Dans la corne de l’Afrique, l’Ethiopie est un état fédéral, multi ethnique : oromo, amarah, tigréens, etc. Le Tigré est l’un des 10 État-régions formant cette fédération éthiopienne. Il compte presque 6 millions d’habitants sur une population totale de 100 millions d’Ethiopiens. C’est une région montagneuse au nord du pays à la frontière avec l’Erythrée. "Le Tigré est le cœur historique de l’Ethiopie. Ce royaume a été chrétien bien avant l’Europe. Ce mouvement se sent dépositaire de l’histoire de l’Ethiopie alors qu’aujourd’hui il se retrouve marginalisé", assure Marc Lavergne, chercheur au CNRS professeurs à l’université de Tours.

Un rôle prépondérant dans l'histoire du pays

Entre 1975 et 1991, un régime communiste est dirigé par Mangistou. C’est le Front de Libération du peuple Tigréen, le TPLF, qui mènera principalement la lutte jusqu’à la chute du dictateur. "Les Tigréens ont lutté pendant 17 ans contre Mangistou et les Erythréens pendant 30 ans", explique Patrick Ferras, chercheur indépendant et enseignant à l’Iris.

Durant presque 30 ans, le pouvoir central était donc aux mains des Tigréens.

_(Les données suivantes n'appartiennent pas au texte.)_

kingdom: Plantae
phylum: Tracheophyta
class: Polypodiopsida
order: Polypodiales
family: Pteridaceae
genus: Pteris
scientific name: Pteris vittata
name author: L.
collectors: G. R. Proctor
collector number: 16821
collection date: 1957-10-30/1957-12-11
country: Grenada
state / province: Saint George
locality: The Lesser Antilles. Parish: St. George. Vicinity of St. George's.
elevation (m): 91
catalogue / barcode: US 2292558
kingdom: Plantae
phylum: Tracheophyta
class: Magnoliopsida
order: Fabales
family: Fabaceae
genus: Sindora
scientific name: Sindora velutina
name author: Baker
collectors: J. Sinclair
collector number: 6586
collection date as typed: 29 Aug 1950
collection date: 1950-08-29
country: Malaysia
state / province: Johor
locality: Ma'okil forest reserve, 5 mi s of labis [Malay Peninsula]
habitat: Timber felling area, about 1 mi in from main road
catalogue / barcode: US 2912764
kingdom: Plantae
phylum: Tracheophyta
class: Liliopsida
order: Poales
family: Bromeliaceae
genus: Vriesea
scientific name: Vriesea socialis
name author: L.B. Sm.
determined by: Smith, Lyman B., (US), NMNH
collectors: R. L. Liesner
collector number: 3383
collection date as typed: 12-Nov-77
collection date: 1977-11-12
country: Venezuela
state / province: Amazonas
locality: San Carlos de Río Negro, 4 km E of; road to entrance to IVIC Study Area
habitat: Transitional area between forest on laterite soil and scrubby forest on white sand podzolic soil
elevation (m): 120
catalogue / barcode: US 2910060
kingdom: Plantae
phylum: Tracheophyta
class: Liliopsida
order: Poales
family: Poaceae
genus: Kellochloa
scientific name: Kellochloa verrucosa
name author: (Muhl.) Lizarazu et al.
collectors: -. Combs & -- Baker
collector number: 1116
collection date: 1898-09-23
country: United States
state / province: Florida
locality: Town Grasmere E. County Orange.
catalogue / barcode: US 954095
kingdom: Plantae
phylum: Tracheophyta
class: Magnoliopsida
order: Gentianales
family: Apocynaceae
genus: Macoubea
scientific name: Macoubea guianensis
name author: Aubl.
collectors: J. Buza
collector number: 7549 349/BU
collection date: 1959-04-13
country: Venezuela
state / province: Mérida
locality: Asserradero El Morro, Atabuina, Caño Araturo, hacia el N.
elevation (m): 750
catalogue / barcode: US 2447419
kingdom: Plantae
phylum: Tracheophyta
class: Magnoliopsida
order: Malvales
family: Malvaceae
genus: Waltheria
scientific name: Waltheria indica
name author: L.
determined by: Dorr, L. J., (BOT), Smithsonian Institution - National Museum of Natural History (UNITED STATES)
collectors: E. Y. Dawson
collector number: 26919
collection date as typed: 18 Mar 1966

Jusqu’en 2018, le TPLF a toujours été à la tête de la coalition au pouvoir en Éthiopie. Après 2012 son influence a décliné, jusqu’à l’arrivée, il y a deux ans, de l’actuel premier ministre Abiy Ahmed. "Depuis son accession au pouvoir, le Premier ministre est en opposition constante avec les Tigréens. Comme ils ont été évincés du pouvoir en 2018, ils se sont retranchés dans leur région-État. On a des altercations vives entre pouvoir central et une région-État mais en aucun cas, les Tigréens ont demandé leur indépendance", souligne Patrick Ferras.

Ces dernières années, le parti se recentre sur sa région d’origine. Abiy Ahmed les considères comme des "criminels" qui déstabilisent le pays en sous-main. En retour le TPLF accuse Abiy Ahmed de dérive autoritaire.

Le Covid-19, déclencheur du conflit

Le coronavirus est le détonateur du conflit, dans un contexte où en septembre dernier était prévu des élections régionales. "Le premier ministre a pris prétexte du Covid-19 pour repousser les élections et les Tigréens ont pensé qu’il y avait un mauvais coup contre eux pour les empêcher de relégitimer leur mouvement", affirme Marc Lavergne. Le scrutin régional a été qualifié "d’illégitime" par Addis Abeba.

Ensuite, dans la nuit du 3 au 4 novembre, une attaque a lieu sur des casernes de Mékélé, capitale du Tigré. Attaque attribuée au front tigréen par le gouvernement central. Le Premier ministre décide de riposter avec une offensive victorieuse le week end dernier. Mais dont on sait finalement très peu de choses.

Le bilan humain est à ce stade incertain mais l’International Crisis Group (ICG) estime dans un communiqué publié vendredi soir que "plusieurs milliers de personnes sont mortes". 40 à 45 000 civils aurait fuient la région en direction du Soudan. L’UNICEF s’inquiète du sort de 12000 enfants réfugiés sans leurs parents.

Un Prix Nobel de la Paix qui dérange

En 2019, pour son rapprochement avec l’Erythrée, ennemi héréditaire, Abiy Ahmed a reçu le prix Nobel de la Paix. Il s’est transformé en chef de guerre. "Je ne pense pas qu’il soit un criminel de guerre. Il a été contraint de régler ce problème par la force car les Tigrééns l’empêchaient de mener à bien ce qu’il souhaitait pour une Ethiopie prospère", affirme Marc Lavergne. Patrick Ferras tempère : "On a décerné un prix peut-être un petit peu rapidement".

Le pape François a lui lancé "aux parties du conflit un appel à cesser les violences, sauvegarder les vies, en particulier des civils".